Vehicle Loan Guarantee Program. Secretary Ernest Moniz announced the reboot of the Department of Energy’s Advanced Technology Vehicles Manufacturing loan program (ATVM), which hasn’t issued a loan since March 2011. In their 2014 report on government waste, the GAO suggests, “Congress may wish to consider rescinding all or part of the remaining $4.2 billion in credit subsidy appropriations” if DOE is unable to demonstrate demand for these loans. Though GAO cites the program’s recent inactivity and a lack of interest by manufacturers in its recommendation, ATVM also has a poor track record: recipients like Fisker Automotive, A123 Systems, and, most recently, Smith Electric Vehicles, have filed for bankruptcy. Risk-averse companies well know the stigma associated with this program.

CHIP. As part of the ACA, employers are required to offer affordable coverage, and individuals are required to gain coverage for their families whether through employers, public programs, or through the exchange marketplace. The introduction of these requirements should have eliminated the need for the Children’s Health Insurance Program (CHIP) that was implemented in 1997 to cover children whose parents have incomes too high to receive Medicaid benefits. Instead, the universal coverage law is a far stretch from its intentions. The uncertainties surrounding the “family glitch” and the number of children that would not be able to gain comparable coverage through an exchange plan are causing the continuation of an expensive program. CHIP cost $9 billion in 2013, and is scheduled to cost $15 billion next year. Further, the Medicaid and CHIP Payment and Access Commission voted last week to continue to provide funding during a “transitional” phase in the program, continuing CHIP through 2017.

Medicaid Payments for Long-Term Care. The Medicaid program, which provides health benefits for low-income and disabled Americans, pays for 60 percent of all U.S. nursing home residents. The program has more lenient eligibility for seniors with long-term care needs, and although it varies state by state, there are many loopholes that allow wealthy seniors to qualify for home care. The program is designed to begin paying once an individual has “spent down” their own assets on care, but there are many ways that seniors can hide assets and avoid spending any of their own money.

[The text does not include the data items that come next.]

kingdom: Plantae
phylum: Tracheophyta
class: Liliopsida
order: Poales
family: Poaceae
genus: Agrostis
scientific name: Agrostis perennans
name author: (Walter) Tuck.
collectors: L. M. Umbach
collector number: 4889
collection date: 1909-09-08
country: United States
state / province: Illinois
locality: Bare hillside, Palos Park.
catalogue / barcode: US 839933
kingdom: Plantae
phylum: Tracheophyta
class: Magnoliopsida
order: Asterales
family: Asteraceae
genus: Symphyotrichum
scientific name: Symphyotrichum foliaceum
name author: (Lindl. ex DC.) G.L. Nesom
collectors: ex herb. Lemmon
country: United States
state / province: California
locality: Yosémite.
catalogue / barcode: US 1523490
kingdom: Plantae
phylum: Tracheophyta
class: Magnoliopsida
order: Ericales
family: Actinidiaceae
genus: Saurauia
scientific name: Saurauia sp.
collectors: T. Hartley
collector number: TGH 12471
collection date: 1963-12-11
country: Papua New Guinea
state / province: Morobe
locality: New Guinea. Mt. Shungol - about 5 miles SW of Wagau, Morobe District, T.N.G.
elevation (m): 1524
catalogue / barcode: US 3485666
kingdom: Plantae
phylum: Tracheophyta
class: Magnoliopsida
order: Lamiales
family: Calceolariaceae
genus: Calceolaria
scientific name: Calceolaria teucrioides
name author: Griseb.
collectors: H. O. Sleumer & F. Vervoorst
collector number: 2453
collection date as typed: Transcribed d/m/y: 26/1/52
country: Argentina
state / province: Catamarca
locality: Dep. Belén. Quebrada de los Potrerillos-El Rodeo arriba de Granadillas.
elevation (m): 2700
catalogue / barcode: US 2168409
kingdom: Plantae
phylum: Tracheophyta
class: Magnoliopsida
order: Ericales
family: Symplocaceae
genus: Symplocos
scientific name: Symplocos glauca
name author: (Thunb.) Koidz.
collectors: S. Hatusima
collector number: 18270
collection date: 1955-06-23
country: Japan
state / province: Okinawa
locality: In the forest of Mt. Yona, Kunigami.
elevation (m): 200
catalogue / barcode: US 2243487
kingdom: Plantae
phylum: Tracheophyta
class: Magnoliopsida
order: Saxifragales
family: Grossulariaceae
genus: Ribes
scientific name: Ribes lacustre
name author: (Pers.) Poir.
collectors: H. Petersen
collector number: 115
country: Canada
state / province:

A quick search of Medicaid estate planning lawyers shows that using this program without “spending down” to the eligibility limits is quite common.  If the federal government insisted that states enact more stringent standards, it could avoid spending billions on the nursing home care for high-income and high-asset seniors who do not need the government’s assistance.

Health Insurance Marketplace Subsidy. In the health insurance marketplace, households that earn up to 400 percent of the Federal Poverty Level may be eligible to receive financial assistance with the goal of making health insurance affordable. However, many subsidy-eligible Americans with higher incomes already have access to affordable health insurance, which is determined by the law to be 8 – 9 percent of one’s total income. Roughly one-third of enrollees in the Marketplace earning between 300 and 400 percent of FPL—equal to an annual income of between $70,000 and $94,000 for a family of four—are not eligible for subsidies at all, and many more receive subsidies of relatively low values. If the administration were to reduce the level of subsidy eligibility, and concentrate financial help on those that need it most, it could save an estimated $12.8 billion per year.